Gülten Kışanak, “Bu devletten ne medet umuyorsunuz?” sorusuna, “Medet ummuyoruz. Kazanıyoruz. Kalleş bir iktidarla karşı karşıyayız. Punduna getirirsek, sırtını yere getiririz hesabında bir iktidar. Arkasındaki oy gücünü kullanarak, herkesi kendine yedeklemeye çalışan bir siyaset. (…) TRT Ses, seçmeli ders vb.nı AKP’nin mucizesi olarak algılamamak gerekir. 30 yıllık bir süreç yaşandı. AKP su anda palyatif rötuşlar yapıyor. Buna karşı açık ve net olunmalıdır. Yoksa yedeğine düşülür” yanıtını verdi.

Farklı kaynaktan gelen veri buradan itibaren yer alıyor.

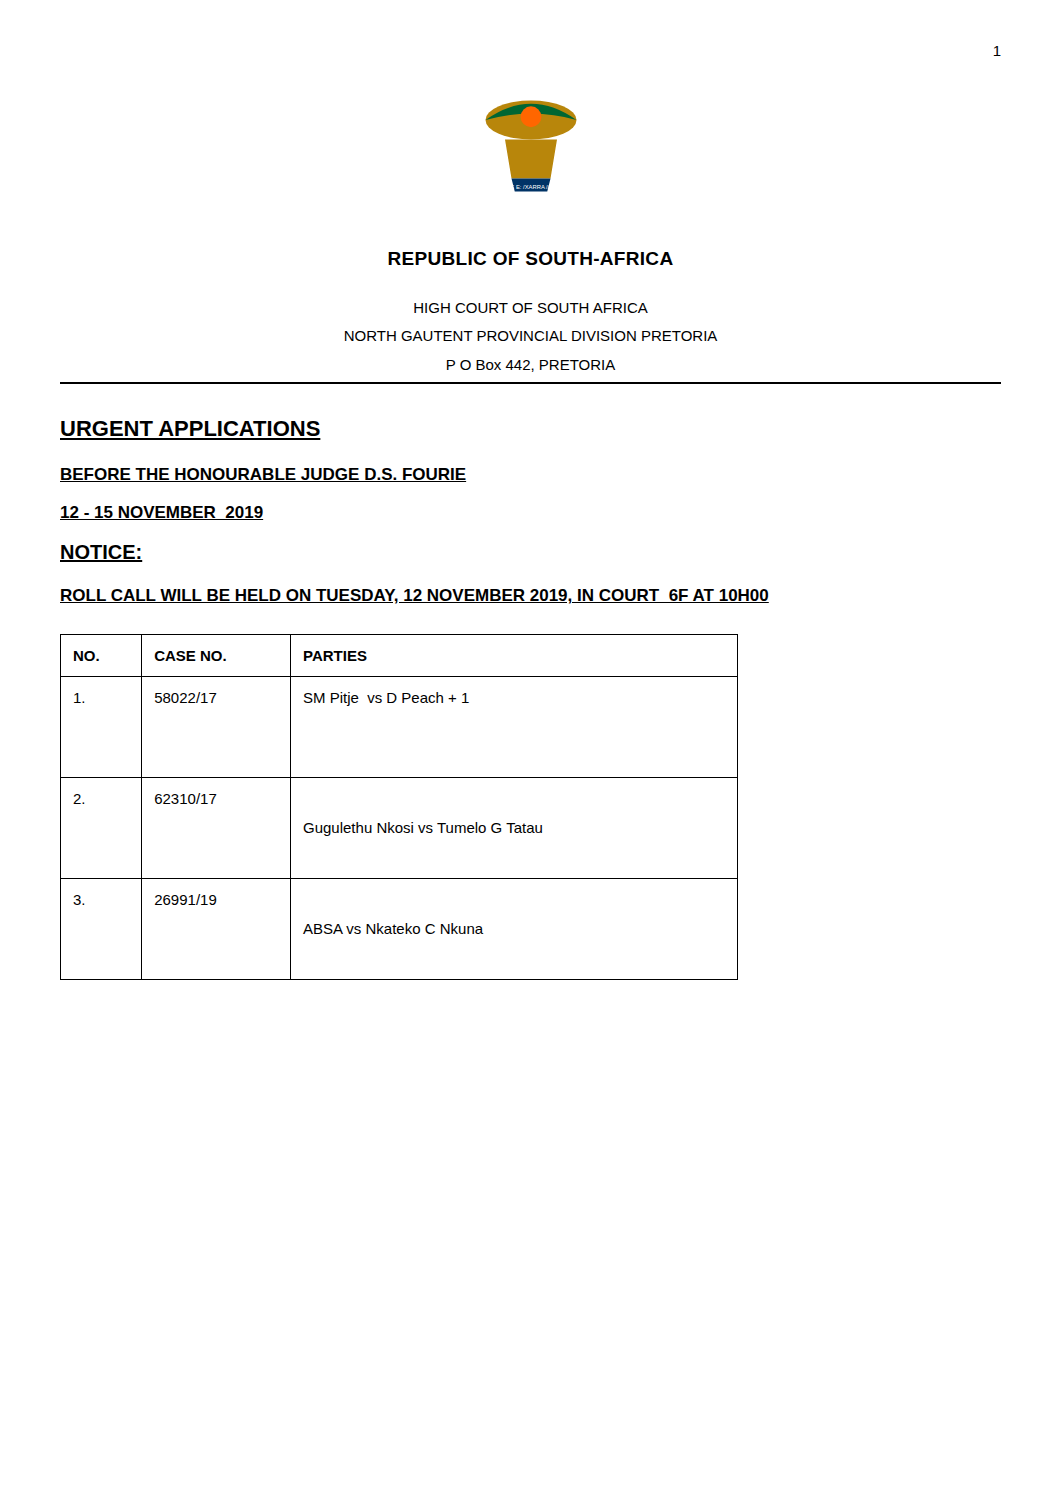1
REPUBLIC OF SOUTH-AFRICA
HIGH COURT OF SOUTH AFRICA
NORTH GAUTENT PROVINCIAL DIVISION PRETORIA
P O Box 442, PRETORIA
URGENT APPLICATIONS
BEFORE THE HONOURABLE JUDGE D.S. FOURIE
12 - 15 NOVEMBER 2019
NOTICE:
ROLL CALL WILL BE HELD ON TUESDAY, 12 NOVEMBER 2019, IN COURT 6F AT 10H00
| NO. | CASE NO. | PARTIES |
| --- | --- | --- |
| 1. | 58022/17 | SM Pitje vs D Peach + 1 |
| 2. | 62310/17 | Gugulethu Nkosi vs Tumelo G Tatau |
| 3. | 26991/19 | ABSA vs Nkateko C Nkuna |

Mülksüzlerin, Yoksulların Mücadelesi

Yaşanacak Dünya’nın “İşçi-emekçi hareketine yönelecek mısınız? THY grevinin yasaklanması, KESK’teki son tutuklamalar, kiralık işçi büroları vb. konusunda bir şey yapacak mısınız? Genel Grev’e yaklaşımınız nedir?” sorularına, Gülten Kışanak, “Bu apayrı uzun bir tartışma konusu. Emek mücadelesi, sadece sendikal mücadeleye hapsedilmeye çalışıldı. Geniş toplumsal zeminlere açılmalı. Çalışanların haklarına hapseden bir ufuk darlığı asılmalı. Çalışanların yarısı kayıt dışı. Sendikalaşma oranı yüzde 5.9. Sarı sendikacılık iktidara yedeklendi. Emek sarsıcı bir etki yaratabilecek bir gücümüz yok. Mulksuzlerin, yoksulların tamamının mücadelesi olarak görüp genişletilmeli. Kürt sorunu, can yakıcı boyutuyla birinci sıraya çıkıyor” yanıtını verdi. Dört saat süren panel saat 22.30‘da sona erdi.